- _Aim of the task_
In the listing that follows, locate the line containing "Lunéville près de Nancy" and the line containing "Поради та рекомендації для підбору". Retype exactly those two lines and every line between them, and nothing more.

━━━━━ Provided entries

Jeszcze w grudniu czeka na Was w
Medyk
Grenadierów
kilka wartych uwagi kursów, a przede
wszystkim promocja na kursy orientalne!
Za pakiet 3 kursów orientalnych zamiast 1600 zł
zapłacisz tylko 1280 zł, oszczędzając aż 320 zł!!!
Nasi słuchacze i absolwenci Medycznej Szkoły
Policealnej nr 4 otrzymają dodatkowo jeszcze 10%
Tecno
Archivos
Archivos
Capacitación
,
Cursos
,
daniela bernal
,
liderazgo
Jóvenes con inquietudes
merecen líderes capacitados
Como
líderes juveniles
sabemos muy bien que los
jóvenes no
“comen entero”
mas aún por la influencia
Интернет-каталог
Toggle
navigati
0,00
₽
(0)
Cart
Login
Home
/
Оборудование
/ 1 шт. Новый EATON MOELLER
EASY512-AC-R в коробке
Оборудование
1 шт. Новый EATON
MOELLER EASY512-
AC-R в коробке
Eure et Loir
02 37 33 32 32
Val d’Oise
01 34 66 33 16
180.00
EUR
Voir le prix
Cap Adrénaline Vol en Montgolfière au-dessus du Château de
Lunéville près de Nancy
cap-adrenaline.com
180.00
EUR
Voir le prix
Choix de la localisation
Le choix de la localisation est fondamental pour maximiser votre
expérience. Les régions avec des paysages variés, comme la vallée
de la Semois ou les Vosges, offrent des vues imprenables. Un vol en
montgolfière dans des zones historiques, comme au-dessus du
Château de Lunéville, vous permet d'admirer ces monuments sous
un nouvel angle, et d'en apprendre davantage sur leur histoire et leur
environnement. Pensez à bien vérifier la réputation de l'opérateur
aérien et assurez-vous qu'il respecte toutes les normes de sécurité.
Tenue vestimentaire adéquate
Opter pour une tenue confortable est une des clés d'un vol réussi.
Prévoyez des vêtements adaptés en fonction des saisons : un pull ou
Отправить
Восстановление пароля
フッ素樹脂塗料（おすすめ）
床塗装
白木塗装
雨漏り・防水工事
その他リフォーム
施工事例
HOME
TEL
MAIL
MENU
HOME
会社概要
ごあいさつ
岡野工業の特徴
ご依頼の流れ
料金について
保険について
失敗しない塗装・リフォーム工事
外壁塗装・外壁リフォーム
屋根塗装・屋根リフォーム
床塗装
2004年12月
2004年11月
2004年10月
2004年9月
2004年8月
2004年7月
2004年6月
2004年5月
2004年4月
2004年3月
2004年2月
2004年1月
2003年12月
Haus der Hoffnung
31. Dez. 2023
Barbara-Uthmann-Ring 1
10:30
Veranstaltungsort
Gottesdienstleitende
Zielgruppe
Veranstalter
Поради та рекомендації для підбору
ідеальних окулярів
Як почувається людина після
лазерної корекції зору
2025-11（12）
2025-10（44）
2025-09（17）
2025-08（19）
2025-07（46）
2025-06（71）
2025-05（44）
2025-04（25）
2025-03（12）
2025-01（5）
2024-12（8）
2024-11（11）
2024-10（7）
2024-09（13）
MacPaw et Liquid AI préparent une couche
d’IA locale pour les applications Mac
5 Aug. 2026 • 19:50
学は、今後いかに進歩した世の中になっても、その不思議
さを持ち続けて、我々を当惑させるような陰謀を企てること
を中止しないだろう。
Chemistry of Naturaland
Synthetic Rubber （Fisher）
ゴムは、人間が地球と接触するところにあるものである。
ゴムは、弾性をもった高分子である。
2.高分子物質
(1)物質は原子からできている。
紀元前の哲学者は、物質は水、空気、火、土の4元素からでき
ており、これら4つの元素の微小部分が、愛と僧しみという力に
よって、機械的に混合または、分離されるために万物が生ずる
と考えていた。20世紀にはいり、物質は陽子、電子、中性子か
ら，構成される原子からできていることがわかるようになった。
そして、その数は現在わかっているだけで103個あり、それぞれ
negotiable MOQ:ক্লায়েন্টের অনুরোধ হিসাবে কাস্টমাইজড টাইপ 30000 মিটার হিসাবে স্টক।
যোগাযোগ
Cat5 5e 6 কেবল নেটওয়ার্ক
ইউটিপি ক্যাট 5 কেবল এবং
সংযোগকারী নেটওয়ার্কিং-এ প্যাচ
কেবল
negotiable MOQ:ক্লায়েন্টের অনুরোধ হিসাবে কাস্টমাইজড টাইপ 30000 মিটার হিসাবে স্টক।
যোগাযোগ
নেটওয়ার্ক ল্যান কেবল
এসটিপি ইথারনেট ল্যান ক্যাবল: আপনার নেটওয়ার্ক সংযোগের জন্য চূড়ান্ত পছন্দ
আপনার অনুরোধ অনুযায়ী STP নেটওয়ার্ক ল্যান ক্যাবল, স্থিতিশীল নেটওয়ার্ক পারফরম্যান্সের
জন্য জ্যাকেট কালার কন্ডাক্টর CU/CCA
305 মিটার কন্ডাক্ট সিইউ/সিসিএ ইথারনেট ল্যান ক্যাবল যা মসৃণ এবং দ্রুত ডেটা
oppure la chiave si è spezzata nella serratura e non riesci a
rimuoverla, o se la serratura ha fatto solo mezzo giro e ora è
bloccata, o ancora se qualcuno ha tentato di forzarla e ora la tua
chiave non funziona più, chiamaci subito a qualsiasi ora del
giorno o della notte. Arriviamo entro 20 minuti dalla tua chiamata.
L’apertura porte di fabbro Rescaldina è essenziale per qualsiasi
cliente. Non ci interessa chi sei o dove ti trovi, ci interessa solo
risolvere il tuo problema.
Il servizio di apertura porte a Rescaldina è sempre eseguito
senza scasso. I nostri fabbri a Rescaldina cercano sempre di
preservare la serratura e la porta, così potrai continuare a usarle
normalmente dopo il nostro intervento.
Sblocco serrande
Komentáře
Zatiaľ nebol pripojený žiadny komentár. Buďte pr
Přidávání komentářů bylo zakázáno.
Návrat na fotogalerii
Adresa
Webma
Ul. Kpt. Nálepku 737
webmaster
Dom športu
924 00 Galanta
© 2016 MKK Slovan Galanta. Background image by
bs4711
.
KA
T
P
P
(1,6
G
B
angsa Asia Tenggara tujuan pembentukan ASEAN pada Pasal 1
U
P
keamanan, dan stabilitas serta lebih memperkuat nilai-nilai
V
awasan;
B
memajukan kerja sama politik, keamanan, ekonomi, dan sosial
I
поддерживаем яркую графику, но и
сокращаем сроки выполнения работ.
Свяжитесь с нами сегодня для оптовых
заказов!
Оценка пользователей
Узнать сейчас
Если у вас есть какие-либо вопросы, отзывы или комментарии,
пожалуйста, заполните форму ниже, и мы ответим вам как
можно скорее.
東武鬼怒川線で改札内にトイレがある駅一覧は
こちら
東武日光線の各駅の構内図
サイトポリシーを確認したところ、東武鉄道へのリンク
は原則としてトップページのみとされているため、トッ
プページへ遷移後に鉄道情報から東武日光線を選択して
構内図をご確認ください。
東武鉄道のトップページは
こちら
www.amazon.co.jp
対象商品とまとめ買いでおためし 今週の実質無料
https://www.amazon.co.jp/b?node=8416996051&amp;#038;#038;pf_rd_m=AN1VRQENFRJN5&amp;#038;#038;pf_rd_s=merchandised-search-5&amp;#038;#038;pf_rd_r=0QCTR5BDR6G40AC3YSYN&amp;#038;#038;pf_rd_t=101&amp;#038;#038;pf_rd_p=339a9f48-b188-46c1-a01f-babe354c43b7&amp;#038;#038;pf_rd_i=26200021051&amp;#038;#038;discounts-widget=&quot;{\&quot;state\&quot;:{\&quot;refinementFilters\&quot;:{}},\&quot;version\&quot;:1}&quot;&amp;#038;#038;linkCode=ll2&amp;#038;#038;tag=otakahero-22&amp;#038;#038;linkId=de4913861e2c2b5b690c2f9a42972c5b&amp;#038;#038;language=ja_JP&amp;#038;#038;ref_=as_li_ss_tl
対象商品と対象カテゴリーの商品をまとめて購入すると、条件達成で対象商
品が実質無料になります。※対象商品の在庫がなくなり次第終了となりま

━━━━━━━━━━

- _Solved exercise_
Lunéville près de Nancy
cap-adrenaline.com
180.00
EUR
Voir le prix
Choix de la localisation
Le choix de la localisation est fondamental pour maximiser votre
expérience. Les régions avec des paysages variés, comme la vallée
de la Semois ou les Vosges, offrent des vues imprenables. Un vol en
montgolfière dans des zones historiques, comme au-dessus du
Château de Lunéville, vous permet d'admirer ces monuments sous
un nouvel angle, et d'en apprendre davantage sur leur histoire et leur
environnement. Pensez à bien vérifier la réputation de l'opérateur
aérien et assurez-vous qu'il respecte toutes les normes de sécurité.
Tenue vestimentaire adéquate
Opter pour une tenue confortable est une des clés d'un vol réussi.
Prévoyez des vêtements adaptés en fonction des saisons : un pull ou
Отправить
Восстановление пароля
フッ素樹脂塗料（おすすめ）
床塗装
白木塗装
雨漏り・防水工事
その他リフォーム
施工事例
HOME
TEL
MAIL
MENU
HOME
会社概要
ごあいさつ
岡野工業の特徴
ご依頼の流れ
料金について
保険について
失敗しない塗装・リフォーム工事
外壁塗装・外壁リフォーム
屋根塗装・屋根リフォーム
床塗装
2004年12月
2004年11月
2004年10月
2004年9月
2004年8月
2004年7月
2004年6月
2004年5月
2004年4月
2004年3月
2004年2月
2004年1月
2003年12月
Haus der Hoffnung
31. Dez. 2023
Barbara-Uthmann-Ring 1
10:30
Veranstaltungsort
Gottesdienstleitende
Zielgruppe
Veranstalter
Поради та рекомендації для підбору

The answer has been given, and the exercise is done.